The Underserved Developer Tools Market

While no-code tools dominate, developers who do everything need scriptable, API-first tools. This underserved market is growing fast.

While no-code tools dominate, developers who do everything need scriptable, API-first tools. This underserved market is growing fast.

Many companies are serving the no-code market, to help non-coders ship things fast. The competition is intense there. But there is another group getting less attention: developers who want to do everything: design, market, sell, support. They want dev-friendly tools that fit how they work. With the rise of solo devs, this demand seems to be getting stronger, but it is still underserved. If you jump in and solve real pains, you have a good chance to build a successful business.

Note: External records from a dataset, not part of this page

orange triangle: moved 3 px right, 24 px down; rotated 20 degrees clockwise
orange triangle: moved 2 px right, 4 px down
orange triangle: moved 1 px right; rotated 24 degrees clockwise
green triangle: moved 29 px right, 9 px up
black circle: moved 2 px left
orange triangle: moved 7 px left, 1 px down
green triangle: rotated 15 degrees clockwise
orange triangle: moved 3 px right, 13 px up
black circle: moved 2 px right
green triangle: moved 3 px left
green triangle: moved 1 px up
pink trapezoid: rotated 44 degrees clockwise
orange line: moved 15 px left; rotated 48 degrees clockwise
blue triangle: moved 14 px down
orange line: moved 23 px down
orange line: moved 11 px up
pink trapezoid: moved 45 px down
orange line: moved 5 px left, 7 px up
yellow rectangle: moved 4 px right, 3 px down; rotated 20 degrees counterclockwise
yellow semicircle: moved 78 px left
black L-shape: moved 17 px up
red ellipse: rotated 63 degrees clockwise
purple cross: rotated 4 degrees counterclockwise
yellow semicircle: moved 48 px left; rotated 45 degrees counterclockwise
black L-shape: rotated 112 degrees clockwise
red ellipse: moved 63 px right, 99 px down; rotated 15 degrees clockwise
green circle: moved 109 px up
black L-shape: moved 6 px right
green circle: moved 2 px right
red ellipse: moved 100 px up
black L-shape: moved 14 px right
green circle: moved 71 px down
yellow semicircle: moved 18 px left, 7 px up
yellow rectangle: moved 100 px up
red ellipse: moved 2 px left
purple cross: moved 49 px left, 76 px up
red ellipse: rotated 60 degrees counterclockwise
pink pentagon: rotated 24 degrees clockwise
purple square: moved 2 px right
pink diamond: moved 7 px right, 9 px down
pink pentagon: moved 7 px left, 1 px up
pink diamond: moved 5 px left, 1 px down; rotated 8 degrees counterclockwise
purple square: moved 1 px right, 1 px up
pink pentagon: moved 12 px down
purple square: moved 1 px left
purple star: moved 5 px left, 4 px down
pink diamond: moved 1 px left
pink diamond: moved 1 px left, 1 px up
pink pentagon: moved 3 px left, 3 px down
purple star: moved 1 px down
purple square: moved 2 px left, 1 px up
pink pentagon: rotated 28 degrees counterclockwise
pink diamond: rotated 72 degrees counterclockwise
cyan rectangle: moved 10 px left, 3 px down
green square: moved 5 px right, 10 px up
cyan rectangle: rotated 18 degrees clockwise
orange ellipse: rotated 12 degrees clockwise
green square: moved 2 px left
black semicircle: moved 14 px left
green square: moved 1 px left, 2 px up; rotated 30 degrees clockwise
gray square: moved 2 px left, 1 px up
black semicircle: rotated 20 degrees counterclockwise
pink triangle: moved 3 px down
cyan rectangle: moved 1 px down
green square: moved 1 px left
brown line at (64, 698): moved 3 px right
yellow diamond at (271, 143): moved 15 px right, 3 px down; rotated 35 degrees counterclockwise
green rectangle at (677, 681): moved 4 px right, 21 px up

Project tracking. Our small team is mostly engineers (AI, mobile, web), and whenever we pick a tool, one critical requirement is “dev-friendly.” For project tracking, we use ClickUp. We pick what is simple and lets us build fast. ClickUp has APIs and automations, so we can script work instead of clicking the same buttons all day. It links with GitHub, so commits and PRs can update tasks when we include the task ID. For us, that is enough. If you want deep workflows, Jira can go further. But for a small dev team that moves fast, ClickUp is a solid fit.

Lifecycle emails. We just started doing lifecycle emails for our paid web users. We never onboarded or followed up after signup or payment. Why? Because we are developers, so we usually shy away from marketing tasks. But at some point, we have to do it to keep a good relationship with users. So we did a survey and picked Resend, because the API is easy to understand, the free quota is generous, and it has templates. Kind of perfect for what we want right now. Later, if we need more, we can move to a bigger platform.

A code-first Canva. Canva is great for quick creative assets, but it is click and drag. I want the same result via code only: I can set a template, pass JSON, and get back images or short videos. That way, I can run it again and again. I guess such products already exist, but I have not tried to find one yet. I think the demand from developers is real though.

Why now. If LLMs make more one-person companies possible, as many predict, then devs will do the whole pipeline: design, emails, SEO, support, billing, taxes, and more. Tools that are simple, scriptable, and friendly to code will save their time. If you build dev-friendly tools for these jobs, you can help them make things fast. The market is expanding now thanks to LLMs. So now is the time to pick one node in the pipeline and build a dev-friendly tool to serve them.